Al Monte Oddeu Nicola Lanzetta apre La Mia Sardegna
Sono così affezionato al Monte Oddeu, forse perché è stata la parete dove ho salito la mia prima via lunga. In ogni caso, trascorsa quella fatidica giornata dov’è avvenuto il mio battesimo da alpinista, non ho mai smesso di frequentare questo angolo di Sardegna che mi ha regalato tante emozioni, andando a ripetere le vie man mano che venivano create, fino ad un giorno che quel pezzo di roccia così bello era stato quasi completamente saturato da chiodi e spit.
Il grande amico nonché compagno di cordata Giacomo Deiana aveva appena finito di chiodare insieme al cugino Marco una stupenda linea che si chiama Se vedi grigio sposta l’elefante, e proprio in quell’occasione mi disse che secondo lui qualcosa ancora si poteva fare senza andare ad interferire sulle altre linee. E così l’anno scorso andando a salire per l’ennesima volta la via La nostra svizzera mi accorsi che fra quest’ultima e la via di Roberto Vigiani chiamata A chent’annos c’era un corridoio che saliva dritto verticale fino in cima completamente libero.
L’unica incognita era la partenza che sembrava completamente liscia e il penultimo tiro dove vi era una pancia strapiombante dall’aspetto alquanto sinistro. Siccome volevo creare una via alla portata di tutti e tantomeno non volevo buttare via spit decisi di dargli un’occhiata calandomi dalla via accanto e con mia sorpresa notai una grossa fessura che tagliava di netto il muro strapiombante.
Ora bisognava solo cercare un compagno per salirla. Purtroppo per impegni vari il mio amico Piero non poteva accompagnarmi e così decisi di organizzarmi e salirla in autosicura; nonostante abbia arrampicato in tante montagne in varie parti del mondo, posso assicurarvi che l’emozione di creare una via da soli è un’esperienza unica. Non era la prima volta che mi cimentavo in questo genere di cose, ma in quell’occasione era come una missione da portare a termine.
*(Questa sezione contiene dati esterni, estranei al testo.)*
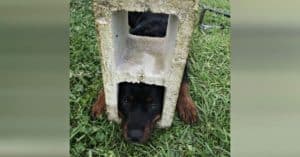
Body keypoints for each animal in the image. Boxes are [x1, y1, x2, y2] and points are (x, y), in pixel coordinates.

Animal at [91, 11, 199, 144]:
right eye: (126, 101)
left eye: (153, 105)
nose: (135, 136)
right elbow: (106, 85)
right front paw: (100, 103)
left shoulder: (181, 65)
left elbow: (183, 85)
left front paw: (188, 106)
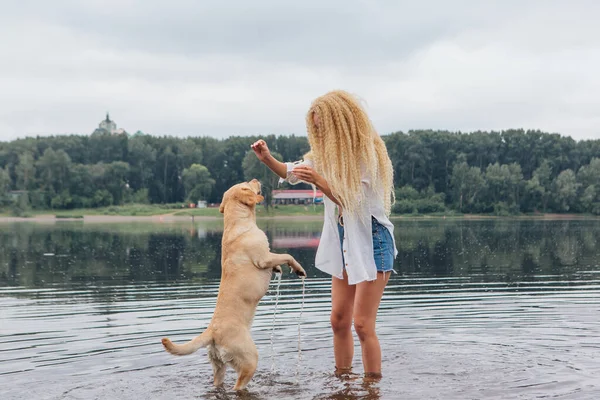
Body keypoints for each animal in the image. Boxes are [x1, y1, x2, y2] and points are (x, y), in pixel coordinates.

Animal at [161, 179, 304, 390]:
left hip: (218, 366)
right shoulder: (263, 257)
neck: (237, 222)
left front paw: (278, 269)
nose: (255, 179)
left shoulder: (267, 257)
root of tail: (212, 331)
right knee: (239, 384)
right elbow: (287, 255)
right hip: (249, 359)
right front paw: (298, 269)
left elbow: (279, 260)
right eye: (246, 184)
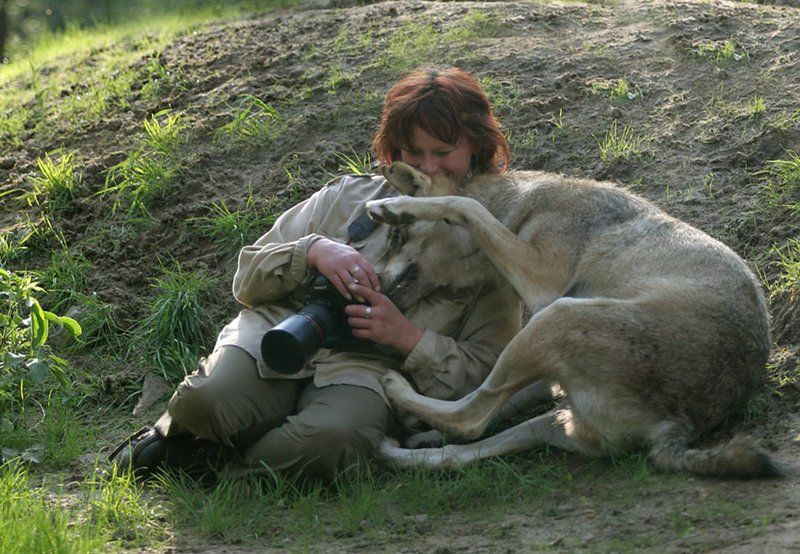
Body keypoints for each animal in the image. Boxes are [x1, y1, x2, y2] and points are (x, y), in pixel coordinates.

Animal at [368, 161, 780, 478]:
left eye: (396, 237)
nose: (372, 279)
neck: (520, 206)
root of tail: (677, 427)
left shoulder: (543, 281)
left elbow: (463, 202)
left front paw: (392, 204)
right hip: (555, 404)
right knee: (463, 446)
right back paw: (398, 448)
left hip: (555, 317)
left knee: (471, 417)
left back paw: (399, 395)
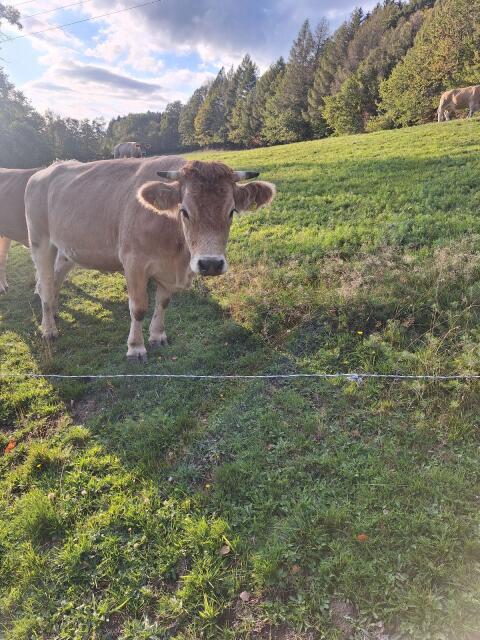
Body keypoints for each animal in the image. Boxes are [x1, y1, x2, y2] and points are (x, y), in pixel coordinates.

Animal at [25, 157, 276, 361]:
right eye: (184, 211)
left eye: (231, 211)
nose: (211, 263)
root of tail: (46, 170)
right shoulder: (133, 263)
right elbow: (138, 308)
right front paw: (136, 348)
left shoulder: (168, 273)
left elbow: (163, 303)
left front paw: (157, 336)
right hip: (40, 242)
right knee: (44, 284)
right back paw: (48, 329)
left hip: (66, 250)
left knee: (54, 280)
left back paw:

Armato del necessario incominciai questa piccola avventura, al primo tiro si giocava tutto, se passavo la via era fatta… Così assicuratomi con la corda dal basso ad un albero incominciai a salire la liscia placca, trovando con mia sorpresa tutto quello che serviva per procedere. Chiodando dal basso non è che puoi decidere tu dove fermarti, ma te lo indica la roccia, così a quasi sei metri da terra trovai la prima goccia di calcare dove mettere il mio cliff e di conseguenza buco con trapano e placchetta.
Ormai il gioco era fatto, passai tutto il giorno a scalare e bucare. Verso sera mi calai lasciando una corda fissa che mi sarebbe servita l’indomani per risalire il tratto duro. Avevo portato a casa da solo due terzi della via pensando di finire tutto il giorno dopo. Per ironia della sorte non fu esattamente così perché l’indomani mentre ero appeso nelle lisce placche venne a farmi visita un bel temporale che rese il tutto maledettamente lento e scivoloso, comunque fra acqua e momenti di sole riuscii a sbucare in vetta. Il resto delle giornate lo dedicai a ripulire la via e a sistemare le soste. Era nata una bellissima linea che altro nome non poteva avere che La mia Sardegna.